The Backyard Bar Creating New Backyard
Bay View bar losing its patio to new restaurant, but creating new space by demolishing house.
The Backyard tavern in Bay View will soon have an entirely new backyard. And for the first time, it will actually be in the back.
In May, a restauranteur requested a zoning variance from the city to build a multi-building restaurant complex on the lot at 2159-2161 S. Kinnickinnic Ave. The news seemingly put an end to The Backyard actually having a “backyard.” The 60-foot-wide lot immediately south of the bar has spent the past decade as its patio.
A crew from Brew City Environmental & Restoration Services was on site Thursday wrecking the duplex. A permit lists the estimated cost of the job at $14,500.
The sideyard lot hasn’t always been vacant. When the two-story building that houses The Backyard was constructed in 1909, a commercial building with a movie theater sat on the now-vacant lot. That building was still standing in 1990, when the Wisconsin Historical Society surveyed the area, but permit records indicate it spent the next decade being written up by building inspectors for structural issues before being demolished in 2000.
The 1,100-square-foot house predated the tavern building. An 1894 Sanborn fire insurance map shows a house on the property, already set back from the street. But the 1910 map shows both the bar and the house, though the latter has a slightly different footprint and location than it did in 1894. It was not uncommon for houses in that era to be moved to the rear of the lot to allow a larger structure to be constructed in front.
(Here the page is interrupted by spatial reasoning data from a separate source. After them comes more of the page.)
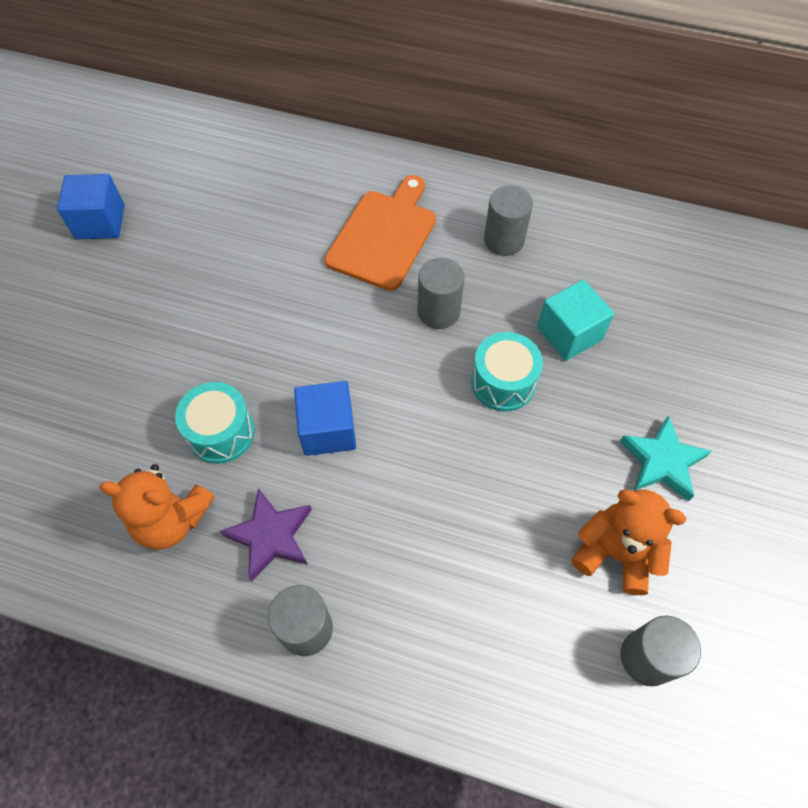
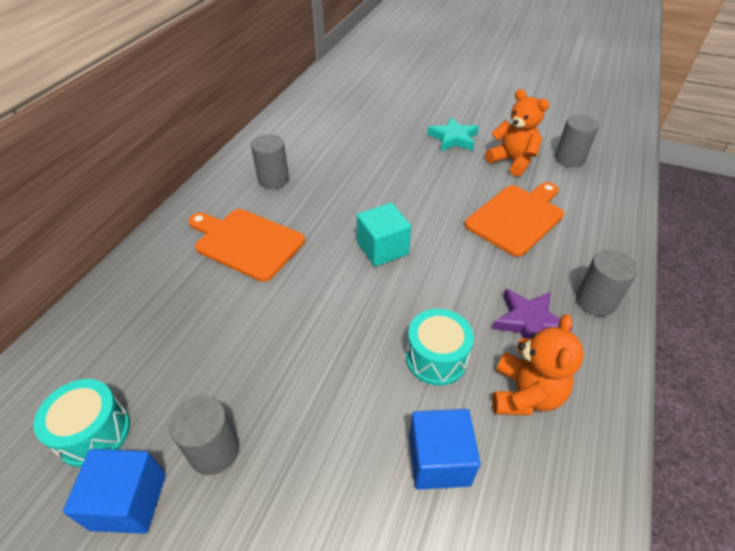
camera: 85 degrees left, 15 degrees down
blue cube [294,381,356,456] -> blue cube moved to [409,409,481,490]
grey cylinder [417,258,464,329] -> grey cylinder moved to [169,396,239,475]
turquoise drum [471,332,543,411] -> turquoise drum moved to [33,379,130,467]
turquoise cube [537,280,614,361] -> turquoise cube moved to [357,203,411,267]
orange teddy bear [571,489,687,595] -> orange teddy bear turned 105 degrees clockwise [485,89,549,177]
none -> orange cutting board [465,182,564,257]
The Backyard opened in 2011. Leaf, who also owns Sam’s Tap and Leaf Property Investments, acquired the tavern-duplex property the same year for $240,000.
Leaf did not respond to a comment by the time of publication.
Leaf, his investment firm and a property manager for his two East Side rooming houses face a discrimination charge by the U.S. Department of Housing and Urban Development (HUD) for allegedly violating the Fair Housing Act protected rights of a tenant on the basis of sex and disability. HUD, which announced the case in March, did not respond to a request for comment by the time of publication.
It is unclear if and when the sideyard lot would be developed.
Pramoth Lertsinsongserm, co-owner of Japanese and Thai restaurant Rice N Roll Bistro, is proposing to develop a $2.5 million restaurant complex on the 0.37-acre lot.
A two-story building would contain a dining room, kitchen and second-level deck on the north side of the lot. It would include a portion of the one-story garage structure currently in the middle of the lot, with the remainder of that garage stripped to its frame and becoming an outdoor seating area. A smaller, one-story building would be located on the south side of the lot.
Dan Beyer of Dan Beyer Architects is leading the design of the proposed complex. Kelly Construction & Design would serve as the general contractor.
The Board of Zoning Appeals unanimously approved Lertsinsongserm’s plans last month.
Lertsinsongserm acquired the lot in March 2021 for $600,000 from longtime owner Ronald Wojciechowski. Leaf, according to city assessment records, never owned the side lot.